Donald Glover dropped his highly anticipated film with Rihanna during a Coachella performance by his rap alter ego Childish Gambino that could be one of his last.

The star famous for his music but also successful in film, television and comedy delivered a pared down headlining performance heavy on dance but light on production to wrap the first night of the premier music festival set in the California desert.

During his set, Glover’s 54-minute film ‘Guava Island’ — a much-touted tropical thriller shot in Cuba and starring Rihanna — also began streaming on Amazon Prime.

The 35-year-old — who recently announced he will retire his moniker Childish Gambino after wrapping his current tour and releasing one more album — made the film with director Hiro Murai, who is also behind the artist’s acclaimed ‘Atlanta’ series and directed his video for the Grammy-winning hit ‘This Is America.’

The film sees Rihanna play singer Glover’s tough-to-please girlfriend, and centres on themes of music’s power to unify and the weight of capitalism.

During his pumping yet pensive show a shirtless Glover — frequently undulating his hips in the style of his acclaimed ‘America’ video — strode a catwalk jutting into the enormous crowd there for the three-day weekend of music’s hottest acts.

“All we really have at the end of the day are memories,” Glover said after acknowledging the recent deaths of rappers Nipsey Hussle and Mac Miller.

“At least one of you won’t see next week,” he said. “While we’re here, feel something and pass it on.”

‘Pivotal’ moment

Just prior to Glover’s set, pop futurist Janelle Monae delivered an electrifying performance, focusing heavily on themes of girl power and black empowerment.

Surrounded by a troupe of women dancers, Monae — who underwent several costume changes that included a black leather bodysuit, garter-style tights and her famous flowing pink pants — gave a theatrical show that included twerking, guest appearances from indie hip hop star Lizzo and surrealist rapper Tierra Whack, and a subtle tribute to her late collaborator and mentor, Prince.

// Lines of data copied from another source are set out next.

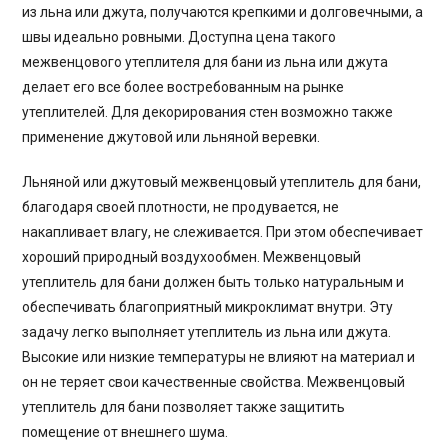
из льна или джута, получаются крепкими и долговечными, а
швы идеально ровными. Доступна цена такого
межвенцового утеплителя для бани из льна или джута
делает его все более востребованным на рынке
утеплителей. Для декорирования стен возможно также
применение джутовой или льняной веревки.
Льняной или джутовый межвенцовый утеплитель для бани,
благодаря своей плотности, не продувается, не
накапливает влагу, не слеживается. При этом обеспечивает
хороший природный воздухообмен. Межвенцовый
утеплитель для бани должен быть только натуральным и
обеспечивать благоприятный микроклимат внутри. Эту
задачу легко выполняет утеплитель из льна или джута.
Высокие или низкие температуры не влияют на материал и
он не теряет свои качественные свойства. Межвенцовый
утеплитель для бани позволяет также защитить
помещение от внешнего шума.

The 33-year-old native of Kansas City closed by noting her background as a “young, black, queer woman who grew up in the Midwest,” saying that “this is a pivotal moment in our history.”

“Let’s celebrate those who need to be celebrated,” she said to cheers, before raising her middle fingers and delivering a brief but expletive-laden admonishment of President Donald Trump’s administration.

Country returns mainstream

Reigning Grammy queen Kacey Musgraves brought her unique psychedelic twang to Indio, belting out hits as the sun set over the nearby San Jacinto Mountains.

“You all look beautiful during this golden hour,” the 30-year-old, donning a shimmering red fringe mini-dress with a golden belt and matching heels, said, nodding to the title of her record that nabbed the coveted Album of the Year Grammy.

Musgraves is leading a new generation of female country stars bringing former naysayers of the genre into the fold.

“I used to say the cliche: ‘I love music just not country,’” said Deison Afualo of California. “But she’s bringing it back into the mainstream.”

“I’m queer and I like that she sings about queer love, and sings with gender-neutral pronouns,” the 25-year-old said.

“It makes me feel a lot more accepted.”

French artist DJ Snake threw a massive rager at a rival stage, shocking with guest appearances from superstars Cardi B, Ozuna and Selena Gomez who performed the group’s smash hit ‘Taki Taki.’

K-Pop unites

K-Pop band Blackpink also won over an audience with their first full US show before kicking off a stateside tour.

“Us coming all the way from South Korea, we didn’t know what to expect, and obviously we — you guys and us — we’re from totally different worlds,” said the group’s Rose.

“But tonight I think we’ve learned so deeply that music brings us as one.”

Coachella has hosted popular South Korean acts before (the hip hop group Epik High performed in 2016). But Blackpink’s set was the first time a K-Pop idol group at the height of its powers performed in Indio. It drew a mix of mind-shattered fans who couldn’t believe their luck, and plenty of curious onlookers who might not have seen a K-Pop show otherwise.

If any K-Pop group could make this kind of debut here, Blackpink was a savvy choice. They’re already megastars across Asia (and have a Forum date coming soon), and their music covers a waterfront of modern hip-hop, EDM, synth ballads and even heavy rock. Their onstage rapport hits a sweet spot between K-Pop’s cheery, futurist veneer and hip hop’s bravado and prowess.

BTS might be a bigger act, and 2NE1 might have covered similar terrain before them. But no other K-Pop group could probably have handled a Coachella gig quite as well.

From the first kicks of ‘DDU-DU DDU-DU’ through the deep-sunk hooks of ‘Whistle’ and ‘Forever Young,’ the members of Blackpink brought the rigor and charm of K-Pop to a festival founded on punk and indie ideals. That they so successfully translated it to tens of thousands of fans instantly put them in the canon of K-Pop crossovers, and they’re likely just getting started.